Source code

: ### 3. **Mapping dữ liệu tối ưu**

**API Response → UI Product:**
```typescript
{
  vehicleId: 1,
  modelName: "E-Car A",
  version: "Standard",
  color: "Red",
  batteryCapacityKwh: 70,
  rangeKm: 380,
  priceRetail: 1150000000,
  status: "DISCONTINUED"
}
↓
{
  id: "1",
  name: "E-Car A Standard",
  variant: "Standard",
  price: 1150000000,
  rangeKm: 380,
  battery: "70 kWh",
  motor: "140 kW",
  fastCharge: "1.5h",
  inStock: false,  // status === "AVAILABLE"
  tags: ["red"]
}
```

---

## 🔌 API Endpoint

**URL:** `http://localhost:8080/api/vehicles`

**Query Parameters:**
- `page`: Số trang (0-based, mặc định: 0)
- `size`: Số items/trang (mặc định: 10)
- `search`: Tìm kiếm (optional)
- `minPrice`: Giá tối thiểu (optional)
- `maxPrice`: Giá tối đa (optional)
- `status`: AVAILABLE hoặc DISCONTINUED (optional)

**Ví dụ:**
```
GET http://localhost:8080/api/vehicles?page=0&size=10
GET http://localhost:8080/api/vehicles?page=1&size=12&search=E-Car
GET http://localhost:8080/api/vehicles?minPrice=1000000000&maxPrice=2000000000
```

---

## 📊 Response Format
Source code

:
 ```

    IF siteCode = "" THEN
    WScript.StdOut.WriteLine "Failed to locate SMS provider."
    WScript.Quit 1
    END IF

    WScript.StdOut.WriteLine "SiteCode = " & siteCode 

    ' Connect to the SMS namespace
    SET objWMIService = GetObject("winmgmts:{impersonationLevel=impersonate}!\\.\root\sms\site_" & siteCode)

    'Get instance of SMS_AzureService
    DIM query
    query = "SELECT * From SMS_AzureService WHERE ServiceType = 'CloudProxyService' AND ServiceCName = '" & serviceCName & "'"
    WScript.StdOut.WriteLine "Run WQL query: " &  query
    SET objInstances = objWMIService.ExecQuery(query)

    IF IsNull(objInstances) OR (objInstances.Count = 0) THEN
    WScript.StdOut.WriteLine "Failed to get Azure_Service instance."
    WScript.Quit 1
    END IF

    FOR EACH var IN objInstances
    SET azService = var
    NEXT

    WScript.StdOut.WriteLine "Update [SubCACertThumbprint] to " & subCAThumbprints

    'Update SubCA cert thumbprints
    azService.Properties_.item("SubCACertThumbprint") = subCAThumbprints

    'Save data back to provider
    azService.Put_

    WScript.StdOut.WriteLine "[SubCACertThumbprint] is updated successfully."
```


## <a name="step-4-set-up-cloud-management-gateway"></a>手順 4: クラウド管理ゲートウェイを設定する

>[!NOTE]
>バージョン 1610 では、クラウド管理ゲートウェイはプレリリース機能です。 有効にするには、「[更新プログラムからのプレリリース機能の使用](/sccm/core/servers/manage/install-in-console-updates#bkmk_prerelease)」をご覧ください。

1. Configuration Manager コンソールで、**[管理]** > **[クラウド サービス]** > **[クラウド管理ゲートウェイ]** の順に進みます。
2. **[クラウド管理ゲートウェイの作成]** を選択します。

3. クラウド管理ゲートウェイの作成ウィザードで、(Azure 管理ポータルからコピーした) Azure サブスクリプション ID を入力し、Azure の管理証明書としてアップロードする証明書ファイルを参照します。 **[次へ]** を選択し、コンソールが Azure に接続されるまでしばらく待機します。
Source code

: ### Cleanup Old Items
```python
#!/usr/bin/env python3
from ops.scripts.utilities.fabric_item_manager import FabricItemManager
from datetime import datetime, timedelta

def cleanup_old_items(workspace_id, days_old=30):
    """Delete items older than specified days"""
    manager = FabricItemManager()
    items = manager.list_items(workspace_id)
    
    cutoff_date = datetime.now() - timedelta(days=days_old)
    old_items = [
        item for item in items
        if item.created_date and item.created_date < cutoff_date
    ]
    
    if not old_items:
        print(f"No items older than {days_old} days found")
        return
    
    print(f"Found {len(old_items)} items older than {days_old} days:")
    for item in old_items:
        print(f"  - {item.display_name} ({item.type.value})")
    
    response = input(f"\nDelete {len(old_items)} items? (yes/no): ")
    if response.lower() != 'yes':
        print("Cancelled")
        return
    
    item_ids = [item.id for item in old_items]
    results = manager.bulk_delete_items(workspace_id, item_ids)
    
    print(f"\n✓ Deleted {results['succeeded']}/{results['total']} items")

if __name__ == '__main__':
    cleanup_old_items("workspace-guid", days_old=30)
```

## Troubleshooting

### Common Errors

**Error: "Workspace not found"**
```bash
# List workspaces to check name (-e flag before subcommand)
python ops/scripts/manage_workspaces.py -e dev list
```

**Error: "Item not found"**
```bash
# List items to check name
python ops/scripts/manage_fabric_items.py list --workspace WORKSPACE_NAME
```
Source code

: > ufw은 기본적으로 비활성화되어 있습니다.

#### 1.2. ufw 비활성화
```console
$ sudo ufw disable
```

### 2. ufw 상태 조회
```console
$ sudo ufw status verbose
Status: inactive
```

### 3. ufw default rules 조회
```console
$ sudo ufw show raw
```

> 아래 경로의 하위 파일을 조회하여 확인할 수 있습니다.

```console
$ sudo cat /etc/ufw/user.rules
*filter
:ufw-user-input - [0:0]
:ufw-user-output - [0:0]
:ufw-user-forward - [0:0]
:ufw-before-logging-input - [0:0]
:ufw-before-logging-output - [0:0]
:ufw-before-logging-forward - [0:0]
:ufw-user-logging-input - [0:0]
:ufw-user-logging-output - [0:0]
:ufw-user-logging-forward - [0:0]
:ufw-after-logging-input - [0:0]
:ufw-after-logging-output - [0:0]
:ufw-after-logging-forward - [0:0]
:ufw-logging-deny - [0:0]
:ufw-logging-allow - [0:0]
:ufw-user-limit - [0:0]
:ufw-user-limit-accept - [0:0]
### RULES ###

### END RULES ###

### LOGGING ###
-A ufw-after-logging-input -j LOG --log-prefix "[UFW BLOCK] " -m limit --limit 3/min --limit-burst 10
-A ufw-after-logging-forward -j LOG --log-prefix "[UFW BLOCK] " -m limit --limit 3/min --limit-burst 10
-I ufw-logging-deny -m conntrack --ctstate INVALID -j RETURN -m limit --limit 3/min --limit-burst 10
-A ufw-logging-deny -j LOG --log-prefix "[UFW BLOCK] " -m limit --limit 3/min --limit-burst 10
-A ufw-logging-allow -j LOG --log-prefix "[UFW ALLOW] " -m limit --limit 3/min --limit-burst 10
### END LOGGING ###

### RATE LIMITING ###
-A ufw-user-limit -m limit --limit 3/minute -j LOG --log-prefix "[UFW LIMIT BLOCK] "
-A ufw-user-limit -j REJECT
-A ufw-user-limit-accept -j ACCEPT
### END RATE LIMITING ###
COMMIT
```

- _Task details_
Would you restate each line of the material above word for word?

- _Result of this task_
Source code

: ### 3. **Mapping dữ liệu tối ưu**

**API Response → UI Product:**
```typescript
{
  vehicleId: 1,
  modelName: "E-Car A",
  version: "Standard",
  color: "Red",
  batteryCapacityKwh: 70,
  rangeKm: 380,
  priceRetail: 1150000000,
  status: "DISCONTINUED"
}
↓
{
  id: "1",
  name: "E-Car A Standard",
  variant: "Standard",
  price: 1150000000,
  rangeKm: 380,
  battery: "70 kWh",
  motor: "140 kW",
  fastCharge: "1.5h",
  inStock: false,  // status === "AVAILABLE"
  tags: ["red"]
}
```

---

## 🔌 API Endpoint

**URL:** `http://localhost:8080/api/vehicles`

**Query Parameters:**
- `page`: Số trang (0-based, mặc định: 0)
- `size`: Số items/trang (mặc định: 10)
- `search`: Tìm kiếm (optional)
- `minPrice`: Giá tối thiểu (optional)
- `maxPrice`: Giá tối đa (optional)
- `status`: AVAILABLE hoặc DISCONTINUED (optional)

**Ví dụ:**
```
GET http://localhost:8080/api/vehicles?page=0&size=10
GET http://localhost:8080/api/vehicles?page=1&size=12&search=E-Car
GET http://localhost:8080/api/vehicles?minPrice=1000000000&maxPrice=2000000000
```

---

## 📊 Response Format
Source code

:
 ```

    IF siteCode = "" THEN
    WScript.StdOut.WriteLine "Failed to locate SMS provider."
    WScript.Quit 1
    END IF

    WScript.StdOut.WriteLine "SiteCode = " & siteCode 

    ' Connect to the SMS namespace
    SET objWMIService = GetObject("winmgmts:{impersonationLevel=impersonate}!\\.\root\sms\site_" & siteCode)

    'Get instance of SMS_AzureService
    DIM query
    query = "SELECT * From SMS_AzureService WHERE ServiceType = 'CloudProxyService' AND ServiceCName = '" & serviceCName & "'"
    WScript.StdOut.WriteLine "Run WQL query: " &  query
    SET objInstances = objWMIService.ExecQuery(query)

    IF IsNull(objInstances) OR (objInstances.Count = 0) THEN
    WScript.StdOut.WriteLine "Failed to get Azure_Service instance."
    WScript.Quit 1
    END IF

    FOR EACH var IN objInstances
    SET azService = var
    NEXT

    WScript.StdOut.WriteLine "Update [SubCACertThumbprint] to " & subCAThumbprints

    'Update SubCA cert thumbprints
    azService.Properties_.item("SubCACertThumbprint") = subCAThumbprints

    'Save data back to provider
    azService.Put_

    WScript.StdOut.WriteLine "[SubCACertThumbprint] is updated successfully."
```


## <a name="step-4-set-up-cloud-management-gateway"></a>手順 4: クラウド管理ゲートウェイを設定する

>[!NOTE]
>バージョン 1610 では、クラウド管理ゲートウェイはプレリリース機能です。 有効にするには、「[更新プログラムからのプレリリース機能の使用](/sccm/core/servers/manage/install-in-console-updates#bkmk_prerelease)」をご覧ください。

1. Configuration Manager コンソールで、**[管理]** > **[クラウド サービス]** > **[クラウド管理ゲートウェイ]** の順に進みます。
2. **[クラウド管理ゲートウェイの作成]** を選択します。

3. クラウド管理ゲートウェイの作成ウィザードで、(Azure 管理ポータルからコピーした) Azure サブスクリプション ID を入力し、Azure の管理証明書としてアップロードする証明書ファイルを参照します。 **[次へ]** を選択し、コンソールが Azure に接続されるまでしばらく待機します。
Source code

: ### Cleanup Old Items
```python
#!/usr/bin/env python3
from ops.scripts.utilities.fabric_item_manager import FabricItemManager
from datetime import datetime, timedelta

def cleanup_old_items(workspace_id, days_old=30):
    """Delete items older than specified days"""
    manager = FabricItemManager()
    items = manager.list_items(workspace_id)
    
    cutoff_date = datetime.now() - timedelta(days=days_old)
    old_items = [
        item for item in items
        if item.created_date and item.created_date < cutoff_date
    ]
    
    if not old_items:
        print(f"No items older than {days_old} days found")
        return
    
    print(f"Found {len(old_items)} items older than {days_old} days:")
    for item in old_items:
        print(f"  - {item.display_name} ({item.type.value})")
    
    response = input(f"\nDelete {len(old_items)} items? (yes/no): ")
    if response.lower() != 'yes':
        print("Cancelled")
        return
    
    item_ids = [item.id for item in old_items]
    results = manager.bulk_delete_items(workspace_id, item_ids)
    
    print(f"\n✓ Deleted {results['succeeded']}/{results['total']} items")

if __name__ == '__main__':
    cleanup_old_items("workspace-guid", days_old=30)
```

## Troubleshooting

### Common Errors

**Error: "Workspace not found"**
```bash
# List workspaces to check name (-e flag before subcommand)
python ops/scripts/manage_workspaces.py -e dev list
```

**Error: "Item not found"**
```bash
# List items to check name
python ops/scripts/manage_fabric_items.py list --workspace WORKSPACE_NAME
```
Source code

: > ufw은 기본적으로 비활성화되어 있습니다.

#### 1.2. ufw 비활성화
```console
$ sudo ufw disable
```

### 2. ufw 상태 조회
```console
$ sudo ufw status verbose
Status: inactive
```

### 3. ufw default rules 조회
```console
$ sudo ufw show raw
```

> 아래 경로의 하위 파일을 조회하여 확인할 수 있습니다.

```console
$ sudo cat /etc/ufw/user.rules
*filter
:ufw-user-input - [0:0]
:ufw-user-output - [0:0]
:ufw-user-forward - [0:0]
:ufw-before-logging-input - [0:0]
:ufw-before-logging-output - [0:0]
:ufw-before-logging-forward - [0:0]
:ufw-user-logging-input - [0:0]
:ufw-user-logging-output - [0:0]
:ufw-user-logging-forward - [0:0]
:ufw-after-logging-input - [0:0]
:ufw-after-logging-output - [0:0]
:ufw-after-logging-forward - [0:0]
:ufw-logging-deny - [0:0]
:ufw-logging-allow - [0:0]
:ufw-user-limit - [0:0]
:ufw-user-limit-accept - [0:0]
### RULES ###

### END RULES ###

### LOGGING ###
-A ufw-after-logging-input -j LOG --log-prefix "[UFW BLOCK] " -m limit --limit 3/min --limit-burst 10
-A ufw-after-logging-forward -j LOG --log-prefix "[UFW BLOCK] " -m limit --limit 3/min --limit-burst 10
-I ufw-logging-deny -m conntrack --ctstate INVALID -j RETURN -m limit --limit 3/min --limit-burst 10
-A ufw-logging-deny -j LOG --log-prefix "[UFW BLOCK] " -m limit --limit 3/min --limit-burst 10
-A ufw-logging-allow -j LOG --log-prefix "[UFW ALLOW] " -m limit --limit 3/min --limit-burst 10
### END LOGGING ###

### RATE LIMITING ###
-A ufw-user-limit -m limit --limit 3/minute -j LOG --log-prefix "[UFW LIMIT BLOCK] "
-A ufw-user-limit -j REJECT
-A ufw-user-limit-accept -j ACCEPT
### END RATE LIMITING ###
COMMIT
```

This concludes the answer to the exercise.